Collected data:
□ □ □ □ □
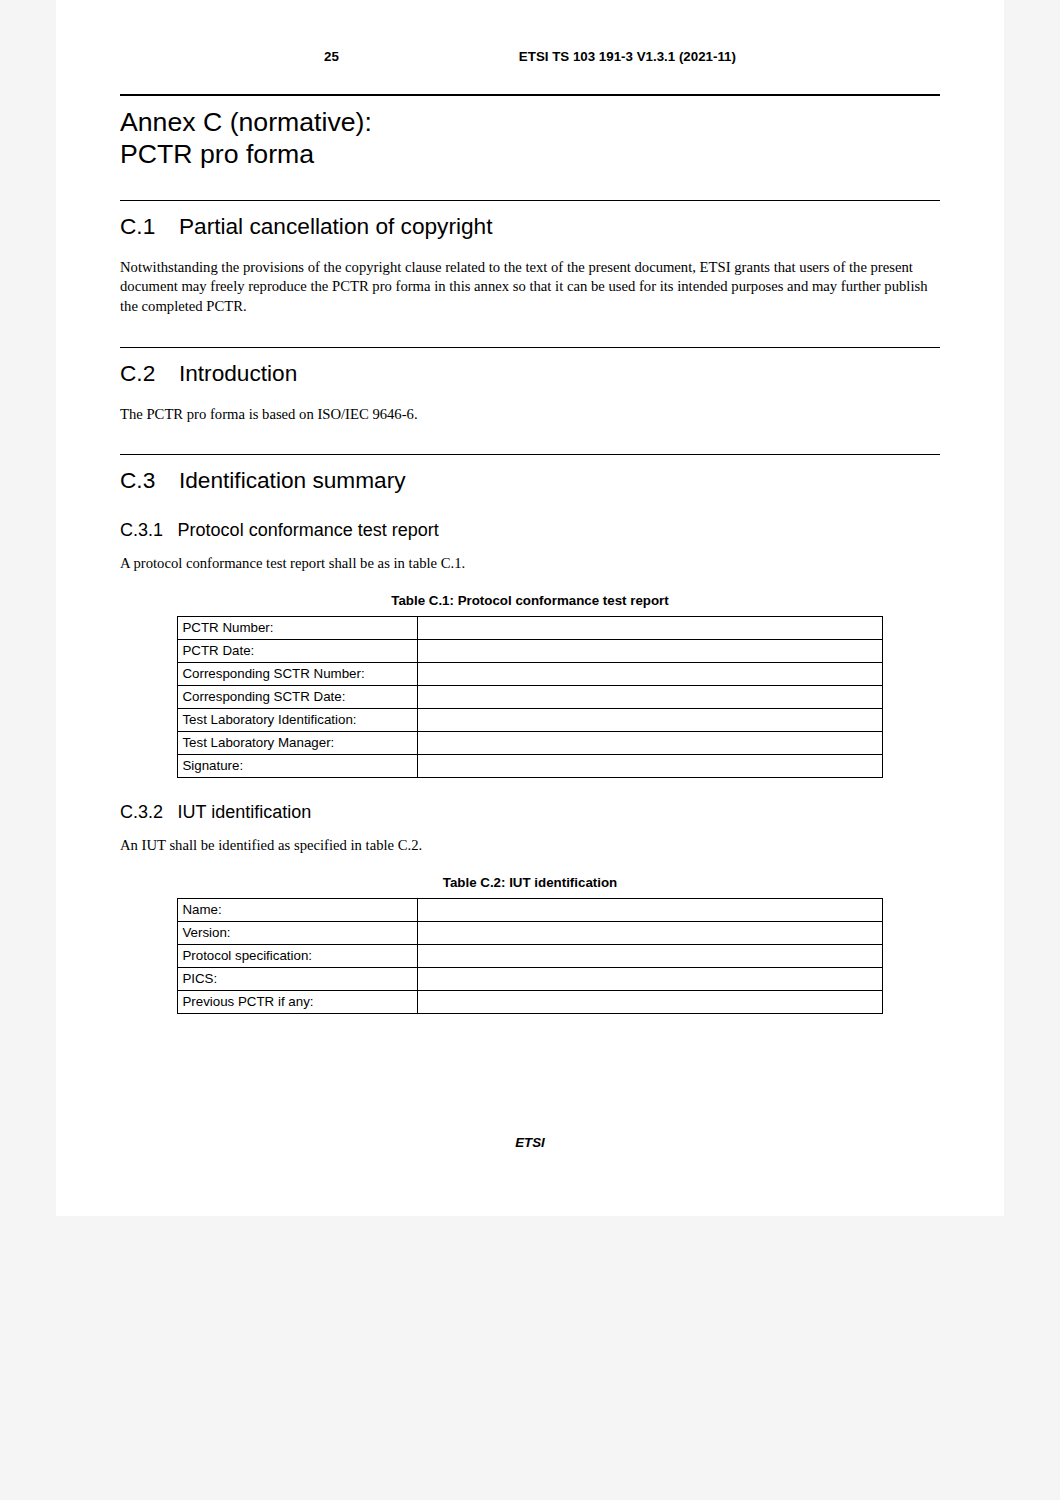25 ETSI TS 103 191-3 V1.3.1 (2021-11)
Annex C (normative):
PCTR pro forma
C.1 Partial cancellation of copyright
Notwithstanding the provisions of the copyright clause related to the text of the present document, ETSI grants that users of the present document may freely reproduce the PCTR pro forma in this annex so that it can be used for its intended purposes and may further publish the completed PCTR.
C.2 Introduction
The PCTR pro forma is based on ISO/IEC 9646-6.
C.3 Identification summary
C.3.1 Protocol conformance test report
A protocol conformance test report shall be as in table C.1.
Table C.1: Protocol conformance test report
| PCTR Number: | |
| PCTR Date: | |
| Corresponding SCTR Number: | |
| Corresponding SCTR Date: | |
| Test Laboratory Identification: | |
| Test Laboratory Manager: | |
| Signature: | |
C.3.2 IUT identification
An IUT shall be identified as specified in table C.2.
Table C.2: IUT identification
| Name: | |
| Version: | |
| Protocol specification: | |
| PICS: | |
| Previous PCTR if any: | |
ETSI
□ □ □ □ □
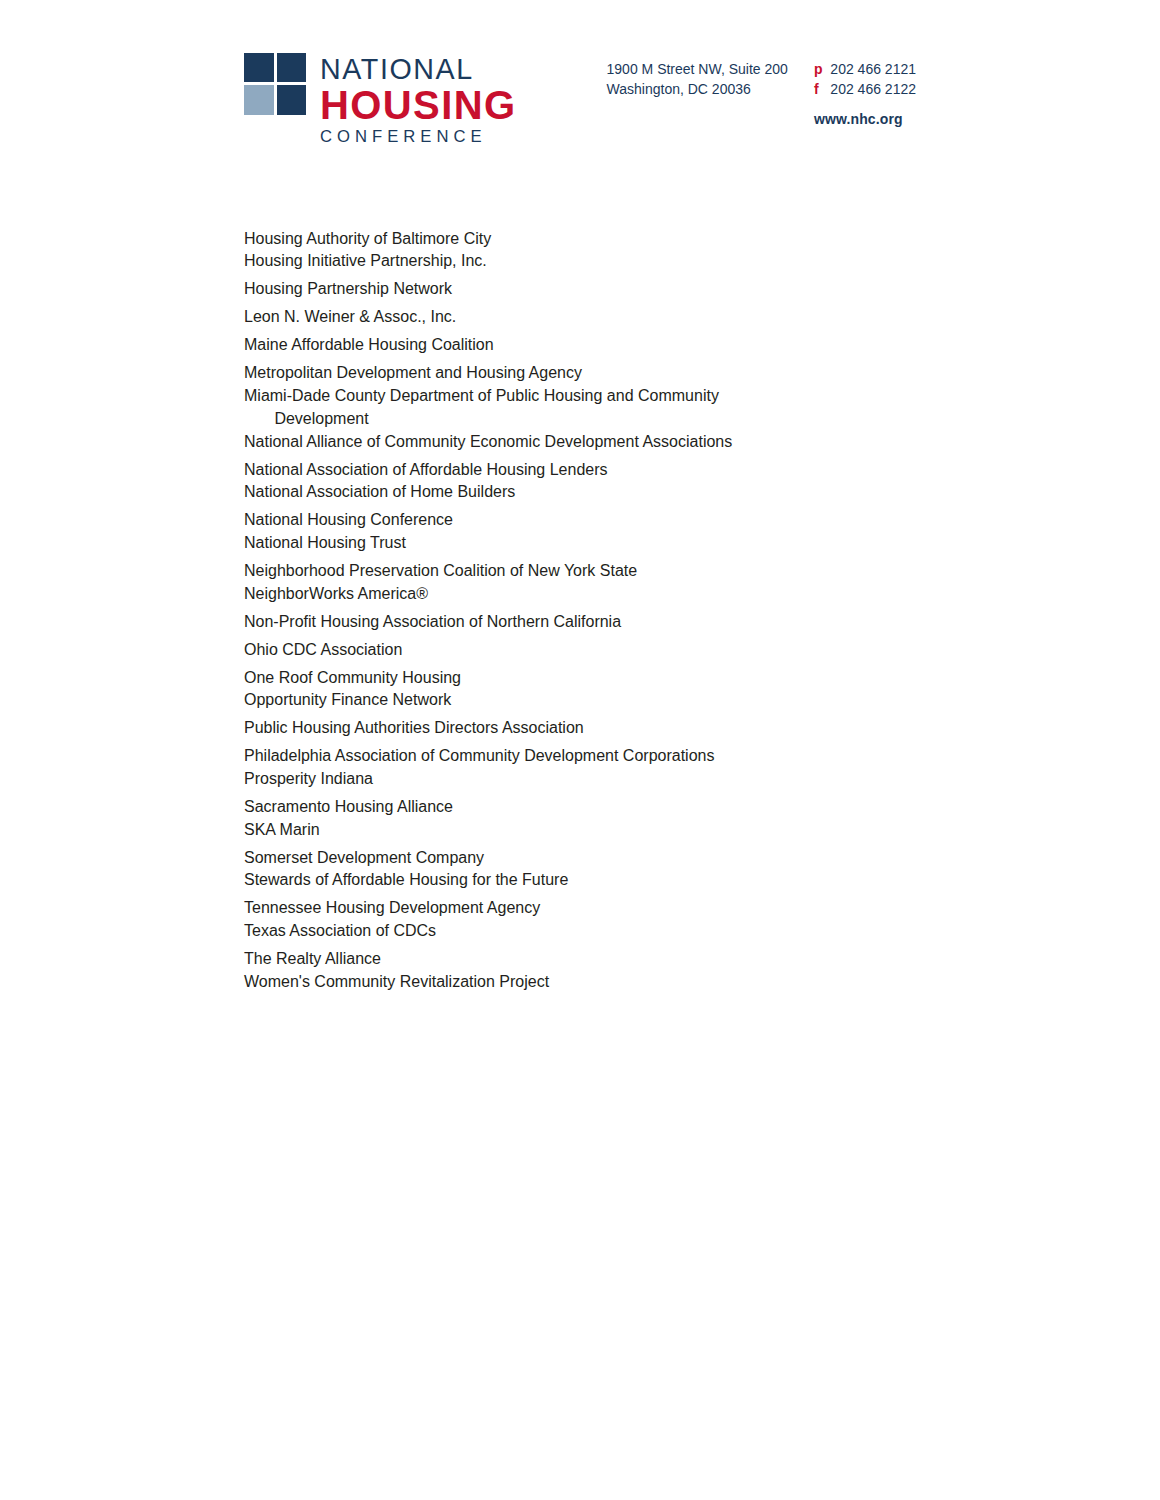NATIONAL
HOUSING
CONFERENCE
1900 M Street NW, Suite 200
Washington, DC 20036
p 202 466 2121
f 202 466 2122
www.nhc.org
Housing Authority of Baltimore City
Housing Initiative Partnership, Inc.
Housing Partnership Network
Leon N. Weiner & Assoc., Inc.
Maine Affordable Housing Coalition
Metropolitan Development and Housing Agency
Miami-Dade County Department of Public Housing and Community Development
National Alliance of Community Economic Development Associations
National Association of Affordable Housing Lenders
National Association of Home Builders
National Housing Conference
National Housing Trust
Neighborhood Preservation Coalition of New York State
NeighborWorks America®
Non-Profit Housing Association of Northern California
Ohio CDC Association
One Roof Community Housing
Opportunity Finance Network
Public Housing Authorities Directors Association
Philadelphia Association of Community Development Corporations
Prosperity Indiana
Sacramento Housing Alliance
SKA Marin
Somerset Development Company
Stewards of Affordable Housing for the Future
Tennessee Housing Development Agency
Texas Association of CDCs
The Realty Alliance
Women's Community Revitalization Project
□ □ □ □ □
Task prompt:
Check each line of the records for "Network" and copy the ones that contain it.

Written reply:
Housing Partnership Network
Opportunity Finance Network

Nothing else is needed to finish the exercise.